Melissa Etheridge announced that she'd rather get stoned with her kids than drink. Turns out, she's not the only woman who feels this way.
Melissa Etheridge made headlines this week when she spoke out about marijuana—specifically telling Yahoo she'd "much rather have a smoke" with her grown kids than have liquor. While this statement caused a ton of outcry and backlash, I gotta be honest with you: Etheridge and her kids aren't the only ones who smoke weed together. My dad and I have been smoking pot together since I was 18, and it's so much better than any time we have a glass of wine (or two, or three). I know a ton of you are probably shaking your heads in disbelief, but let me back up and tell you the story.
Growing up, I was never into beer kegs, wine coolers, or skimmings off of the top of someone's parents' liquor collection. Regardless of any of the alcohol available, I was just never sold on it. Maybe it was because booze never really sat well with me.
What I did experiment with—and end up becoming a fan of—was marijuana. Melissa Etheridge says she first discovered weed when she was smoking medicinal marijuana for chemotherapy relief in 2004. And although she's cancer-free today, she still regularly lights up. "It was a wake-up call for me," Etheridge told Yahoo. "When I used it as medicine, it became so clear to me that it has been maligned and misunderstood, and I really wanted to help people who are suffering." (P.S. Here's why you shouldn't compare weed to opioid addiction.)

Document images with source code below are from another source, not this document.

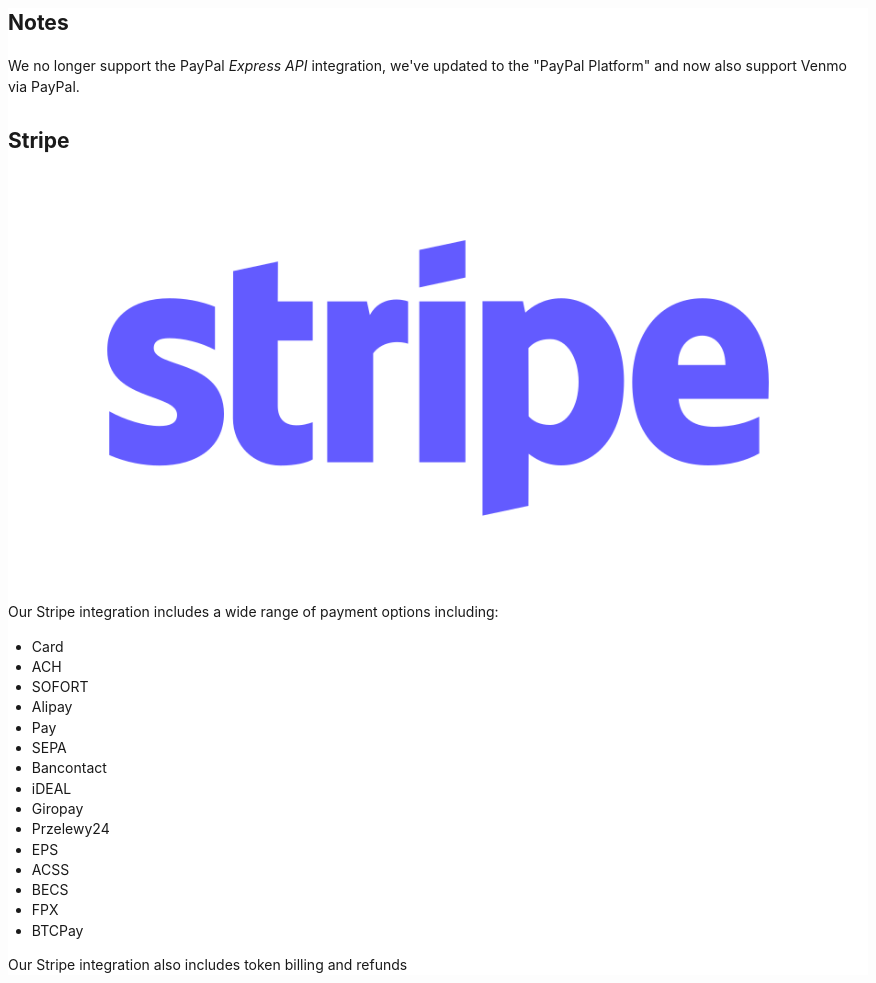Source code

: ## Notes

We no longer support the PayPal _Express API_ integration, we've updated to the "PayPal Platform" and now also support Venmo via PayPal.

## Stripe

<p align="center">
	<img class="h-40" src="/assets/images/gateways/stripe.svg" alt="Stripe"/>
</p>

Our Stripe integration includes a wide range of payment options including:

- Card
- ACH
- SOFORT
- Alipay
- Pay
- SEPA
- Bancontact
- iDEAL
- Giropay
- Przelewy24
- EPS
- ACSS
- BECS
- FPX
- BTCPay

Our Stripe integration also includes token billing and refunds
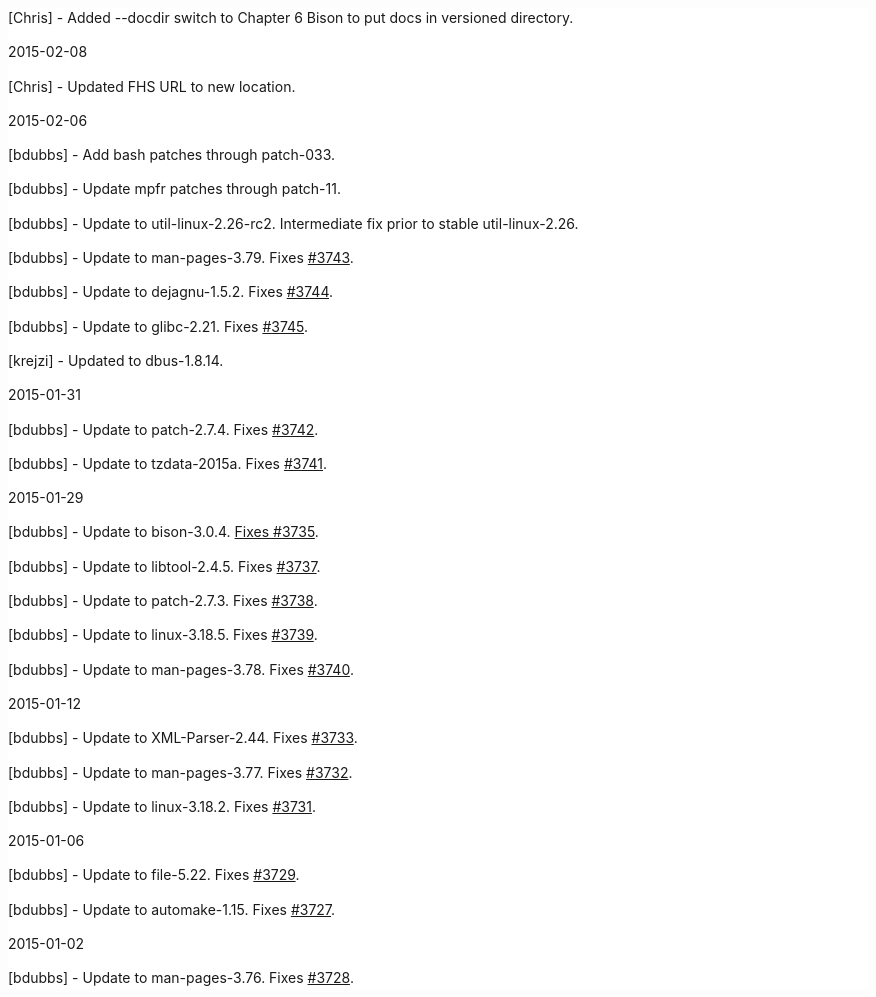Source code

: [Chris] - Added --docdir switch to Chapter 6 Bison to put docs in versioned directory.

2015-02-08

[Chris] - Updated FHS URL to new location.

2015-02-06

[bdubbs] - Add bash patches through patch-033.

[bdubbs] - Update mpfr patches through patch-11.

[bdubbs] - Update to util-linux-2.26-rc2. Intermediate fix prior to stable util-linux-2.26.

[bdubbs] - Update to man-pages-3.79. Fixes [#3743](http://wiki.linuxfromscratch.org/lfs/ticket/3743).

[bdubbs] - Update to dejagnu-1.5.2. Fixes [#3744](http://wiki.linuxfromscratch.org/lfs/ticket/3744).

[bdubbs] - Update to glibc-2.21. Fixes [#3745](http://wiki.linuxfromscratch.org/lfs/ticket/3745).

[krejzi] - Updated to dbus-1.8.14.

2015-01-31

[bdubbs] - Update to patch-2.7.4. Fixes [#3742](http://wiki.linuxfromscratch.org/lfs/ticket/3742).

[bdubbs] - Update to tzdata-2015a. Fixes [#3741](http://wiki.linuxfromscratch.org/lfs/ticket/3741).

2015-01-29

[bdubbs] - Update to bison-3.0.4. [Fixes #3735](http://wiki.linuxfromscratch.org/lfs/ticket/3735).

[bdubbs] - Update to libtool-2.4.5. Fixes [#3737](http://wiki.linuxfromscratch.org/lfs/ticket/3737).

[bdubbs] - Update to patch-2.7.3. Fixes [#3738](http://wiki.linuxfromscratch.org/lfs/ticket/37538).

[bdubbs] - Update to linux-3.18.5. Fixes [#3739](http://wiki.linuxfromscratch.org/lfs/ticket/3739).

[bdubbs] - Update to man-pages-3.78. Fixes [#3740](http://wiki.linuxfromscratch.org/lfs/ticket/3740).

2015-01-12

[bdubbs] - Update to XML-Parser-2.44. Fixes [#3733](http://wiki.linuxfromscratch.org/lfs/ticket/3733).

[bdubbs] - Update to man-pages-3.77. Fixes [#3732](http://wiki.linuxfromscratch.org/lfs/ticket/3732).

[bdubbs] - Update to linux-3.18.2. Fixes [#3731](http://wiki.linuxfromscratch.org/lfs/ticket/3731).

2015-01-06

[bdubbs] - Update to file-5.22. Fixes [#3729](http://wiki.linuxfromscratch.org/lfs/ticket/3729).

[bdubbs] - Update to automake-1.15. Fixes [#3727](http://wiki.linuxfromscratch.org/lfs/ticket/3727).

2015-01-02

[bdubbs] - Update to man-pages-3.76. Fixes [#3728](http://wiki.linuxfromscratch.org/lfs/ticket/3728).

Admittedly, I did not discover weed as legally as Etheridge (and I don't condone breaking the law today): I was 16, at a house party, and someone packed a bong rip for me. Besides coughing for like 20 straight minutes afterward (in retrospect, a bong hit was a BIG way to start my life as a pothead), the calorie-free, relaxed vibe washed over me, and I never really looked back since. But it was only a couple years later, when I hosted a few friends at my home for an early-morning wake-and-bake, that I found half of a smoked joint on our screened-in porch. I remember putting the pieces together—stoned, for the record—and realizing it was my father who was the other stoner at home.
Always a dad's girl, we were so close while I was growing up. If I got a bad grade on a test or something bad happened with a boy, I'd usually tell Dad first. He just got me and I always got him. So when I had the come-to-Jesus moment that we were both stoners, it almost created an impasse in our relationship in the most ironic of ways. We both had the same secret (and I knew his), but neither of us could talk about it. For one, my mother and brother weren't on the pot train. Plus, I was still in high school and marijuana was still entirely illegal in the state I grew up in, medicinally or otherwise.
It took a teaching moment for us to smoke together: That time he found a used bong in my car. (Read: the car he bought for me.) Carrying used drug paraphernalia at the time was a criminal misdemeanor, and he basically went ballistic on me for being so irresponsible. And listen, he was totally right. Because while I love smoking pot, the trunk of your car isn't a good place to store your stuff. But it did open us up to the conversation about how we each smoked pot, and him telling me stories of getting stoned over the years—the good ones, like the 1970s—and eventually, to our first session together. (Related: There's a New Gym for Marijuana Lovers Opening In California)
My joint-rolling skills impressed him; I was amazed at his inhalation techniques. We laughed a lot that day, while also keeping in mind the when and why of when it's cool to get stoned and when you shouldn't be smoking at all. (Like in the car, for example.) The conversation was probably the most transparent one we'd had in a while—the kind of conversation that never came along with a glass of wine or a beer with dinner.
We've since blazed together like a million times (now legally, BTW). And to this day, I'd always rather get high and have a good conversation with my father than have a few cocktails and spend the next 24 hours in bed unsuccessfully attempting to hoover an egg-and-cheese sandwich. Let's just say I might be Mary Jane's best friend. Aside from Dad, that is.